By Emma Nitzsche
Honda introduced its new electric SUV called the Prologue today, marking its commitment to transition away from gasoline cars. The new name is meant to symbolize the beginning of the company’s new electrified era.
The Japanese automaker will partner with General Motors and use its battery system in the new vehicle. GM announced it would build one Honda SUV and one Acura SUV, using its branded electric vehicle architecture and battery system. While GM manufactures the battery, Honda will oversee designing the vehicle’s body, interior, and driving characteristics. Honda gave no other details about the vehicle’s price, technical specifications, or appearance.
The two auto manufacturers have worked together before, so it comes as no surprise that the Prologue will be based on GM’s Ultium electric car platform. Although GM will contribute and build Honda’s first two electric vehicles for North America, Honda will manufacture its cars independently in 2024.
Honda said sales projections for the Prologue models are between 40,000 and 150,000 per year. The company expects U.S. sales of the new vehicle to reach the levels of the two most popular SUVs, the Passport and Pilot.
“Our zero-emission focus has begun,” Dave Gardner, Executive Vice President of American Honda, said on a conference call.
The automaker said they are committed to going all-electric in the U.S. by 2040. Honda plans to have 40% of major-market sales either using batteries or hydrogen fuel cells by 2030.
Honda’s move to electric vehicles represents a larger shift for car manufactures from gas-powered cars. Electric vehicles accounted for less than 2% of new U.S. vehicle sales last year, but automakers expect a significant demand for electric vehicles in the next ten years. The consulting firm LMC Automotive expects nearly 359,000 to be sold this year, passing one million in 2023 and surpassing 4 million in 2030.

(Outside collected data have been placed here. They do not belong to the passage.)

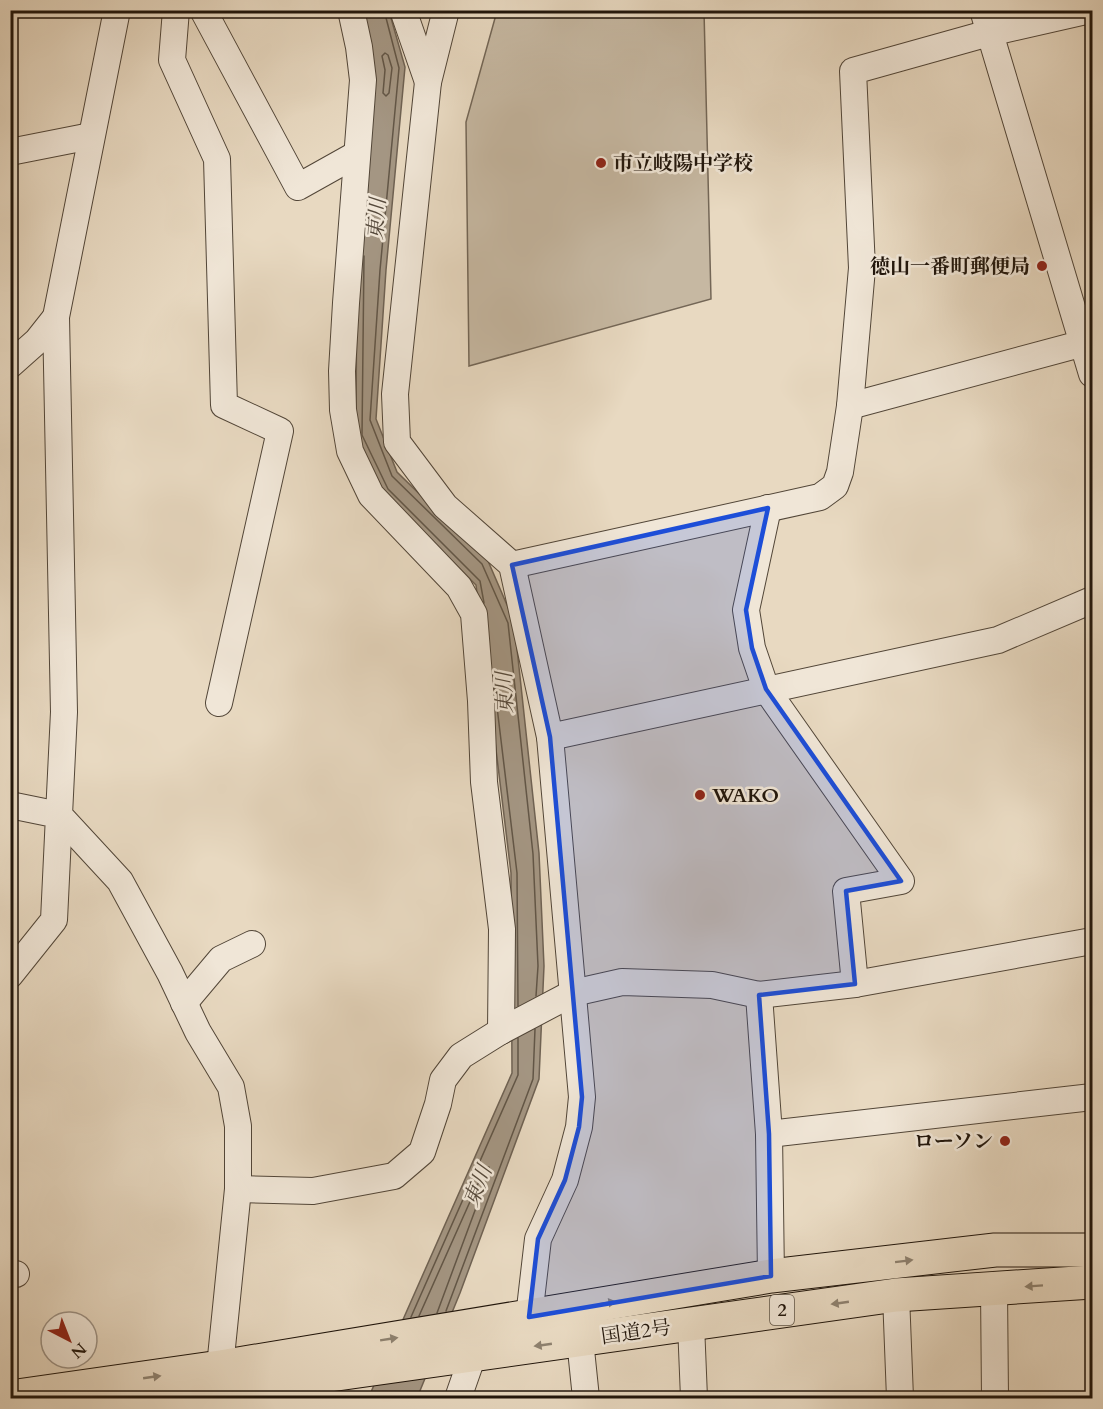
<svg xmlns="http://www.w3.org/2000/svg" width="1103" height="1409" viewBox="0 0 1103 1409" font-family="Cardo,'Noto Serif JP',serif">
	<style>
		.garden { fill: #c6b8a2; stroke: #736656; stroke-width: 1.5 }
		.water { fill: #a49683; stroke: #6f6253; stroke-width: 1.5 }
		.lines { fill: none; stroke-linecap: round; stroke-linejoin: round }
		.shore { stroke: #625647; stroke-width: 1.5 }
		.minor-casing { stroke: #524638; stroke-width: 28 }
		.highway-casing { stroke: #20150b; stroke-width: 35 }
		.minor { stroke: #f0e6d7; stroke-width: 26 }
		.highway { stroke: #e8d9c1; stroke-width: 33 }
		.oneway { fill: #8e816f }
		.marked { fill: #1d4ed8; fill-opacity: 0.2; stroke: #1d4ed8; stroke-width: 4.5; stroke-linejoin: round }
		.poi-dot { fill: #8f2418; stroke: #f0e6d7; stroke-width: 2 }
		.labels { text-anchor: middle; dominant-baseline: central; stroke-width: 5; stroke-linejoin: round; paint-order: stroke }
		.shield { fill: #f0e6d7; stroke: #5e5448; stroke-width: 1.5 }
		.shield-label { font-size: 18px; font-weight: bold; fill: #20150b }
		.poi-label { font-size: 20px; font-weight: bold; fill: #20150b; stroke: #f0e6d7; text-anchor: start }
		.street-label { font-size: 20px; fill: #20150b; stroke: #f0e6d7 }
		.water-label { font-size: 21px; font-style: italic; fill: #55493b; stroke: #f0e6d7 }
	</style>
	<rect width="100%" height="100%" fill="#e8d9c1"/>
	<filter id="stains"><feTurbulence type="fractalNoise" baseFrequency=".00333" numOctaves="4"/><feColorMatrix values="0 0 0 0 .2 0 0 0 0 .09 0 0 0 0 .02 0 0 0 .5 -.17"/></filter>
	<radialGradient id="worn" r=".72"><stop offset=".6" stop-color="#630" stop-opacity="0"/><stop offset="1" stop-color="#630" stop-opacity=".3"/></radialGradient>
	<polygon class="garden" points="497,11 704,11 711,299 469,366 466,122"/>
	<polygon class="water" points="358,11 389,11 405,67 386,270 376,419 397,472 488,561 514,621 539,853 544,966 539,1079 460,1293 417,1398 370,1398 371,1392 512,1073 511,873 476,585 383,492 356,436"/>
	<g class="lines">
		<g class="shore">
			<polyline points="384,10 399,68 380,270 370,420 392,476 482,564 508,623 533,854 538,966 536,996"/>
			<polygon points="385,53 388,55 392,68 389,93 386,96 383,93 385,70 382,56"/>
			<polyline points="364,256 362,435 388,489 480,581 484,603"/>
			<polyline points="494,682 517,873 518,1006"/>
			<polyline points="446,1311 533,1079 535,1029"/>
			<polyline points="419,1316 485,1168 489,1167 490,1170 437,1313"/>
			<polyline points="411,1317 518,1075 518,1038"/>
		</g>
		<defs>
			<g id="minor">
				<polyline points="117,10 56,317 64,712 59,815 120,881 170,973 198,1032 231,1087 238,1126 238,1189 220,1367"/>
				<polyline points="176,10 172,60 217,159 224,405 280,431 219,703"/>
				<polyline points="203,10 298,187 357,154"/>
				<polyline points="351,10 359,47 363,80 346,303 342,371 343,410 350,451 371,495 459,587 474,614 481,701 484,782 502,929 501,1031"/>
				<polyline points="403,10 428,82"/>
				<polyline points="446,10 428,82 395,394 397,442 445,506 512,565 550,737 582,1097 579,1127 565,1180 538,1239 529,1317 517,1325"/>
				<polyline points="983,10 1092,374"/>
				<polyline points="10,152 91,136"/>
				<polyline points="10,365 37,341 56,317"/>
				<polyline points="850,406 1084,343"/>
				<polyline points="768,508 746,610 752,648 766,689 901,881 846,891 855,984"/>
				<polyline points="512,565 820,497 835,486 840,472 850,406 862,268 853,71 989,33 1090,10"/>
				<polyline points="550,737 998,640 1092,600"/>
				<polyline points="10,805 59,815 54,920 10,975"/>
				<polyline points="759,995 769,1134 771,1276"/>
				<polyline points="184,1003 221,959 252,944"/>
				<polyline points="769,1134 1092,1097"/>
				<polyline points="238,1189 313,1191 394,1176 422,1152 438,1104 443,1080 461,1056 501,1031 573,993 622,982 712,985 759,995 855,984 1092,941"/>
				<polyline points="10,1273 16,1274"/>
				<polyline points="994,1289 995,1398"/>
				<polyline points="896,1295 900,1398"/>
				<polyline points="691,1324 694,1398"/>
				<polyline points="580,1340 586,1398"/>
				<polyline points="458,1398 473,1355 486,1346"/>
			</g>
			<g id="highway">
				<polyline points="10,1397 220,1367 771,1276 995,1250 1092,1250"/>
				<polyline points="181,1398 330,1375 896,1295 1092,1282"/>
			</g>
		</defs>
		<use href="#minor" class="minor-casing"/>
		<use href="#highway" class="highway-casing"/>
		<use href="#minor" class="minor"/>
		<use href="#highway" class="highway"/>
	</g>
	<defs><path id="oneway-solid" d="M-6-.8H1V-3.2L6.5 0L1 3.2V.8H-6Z" transform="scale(1.5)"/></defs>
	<g class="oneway">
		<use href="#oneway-solid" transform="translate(904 1261) rotate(-7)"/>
		<use href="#oneway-solid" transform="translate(1034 1286) rotate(176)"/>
		<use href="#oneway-solid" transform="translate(607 1303) rotate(-9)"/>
		<use href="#oneway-solid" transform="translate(840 1303) rotate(172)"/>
		<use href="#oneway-solid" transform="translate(389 1339) rotate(-9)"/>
		<use href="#oneway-solid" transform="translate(543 1345) rotate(172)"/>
		<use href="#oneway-solid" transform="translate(152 1377) rotate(-8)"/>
	</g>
	<path class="marked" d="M768,508L746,610L752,648L766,689L901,881L846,891L855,984L759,995L769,1134L771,1276L529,1317L538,1239L565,1180L579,1127L582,1097L550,737L512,565Z"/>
	<g class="poi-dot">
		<circle cx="601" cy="163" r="6"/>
		<circle cx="1042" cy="266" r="6"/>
		<circle cx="700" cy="795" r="6"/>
		<circle cx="1005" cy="1141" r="6"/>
	</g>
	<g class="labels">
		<rect class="shield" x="770" y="1295" width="24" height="30" rx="4.5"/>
		<g class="shield-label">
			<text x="782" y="1310">2</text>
		</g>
		<g class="poi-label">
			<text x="613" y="163">市立岐陽中学校</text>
			<text x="1030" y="266" text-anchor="end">徳山一番町郵便局</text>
			<text x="712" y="795">WAKO</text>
			<text x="993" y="1141" text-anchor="end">ローソン</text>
		</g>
		<g class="street-label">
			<text transform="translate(636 1332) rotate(-8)">国道2号</text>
		</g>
		<g class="water-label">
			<text transform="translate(377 219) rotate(-86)">東川</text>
			<text transform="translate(505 693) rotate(-92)">東川</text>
			<text transform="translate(478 1186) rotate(-68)">東川</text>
		</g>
	</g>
	<rect width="1103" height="1409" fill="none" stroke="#e8d9c1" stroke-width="36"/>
	<rect x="12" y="12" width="1079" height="1385" fill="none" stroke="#20150b" stroke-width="3"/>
	<rect x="18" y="18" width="1067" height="1373" fill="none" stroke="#20150b" stroke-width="1.5"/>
	<g transform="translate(69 1340) rotate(138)"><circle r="28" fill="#f0e6d7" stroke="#9d9285" stroke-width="1.5"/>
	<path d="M0-4.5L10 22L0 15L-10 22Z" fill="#8f2418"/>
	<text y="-9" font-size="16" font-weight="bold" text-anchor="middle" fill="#20150b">N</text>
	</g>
	<rect width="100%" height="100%" filter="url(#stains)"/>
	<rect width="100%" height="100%" fill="url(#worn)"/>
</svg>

Other automakers like GM, Volvo, and Jugar have announced plans to phase out gas-powered vehicles. In the past month, Tesla updated one of its electric cars—advertising a 0-60 mph acceleration in under two seconds.
The Prologue will not be the first time Honda has sold EVs in the U.S. The automaker had previously sold a version of its Clarity sedan but never intended to sell the model in high quantities.
In addition to its electric car partnership, Honda invested in GM’s Cruise autonomous-car subsidiary. GM plans to develop a self-driving shuttle that will transport people from various destinations on demand. The ride-sharing service has plans to roll out in both the U.S. and Japan.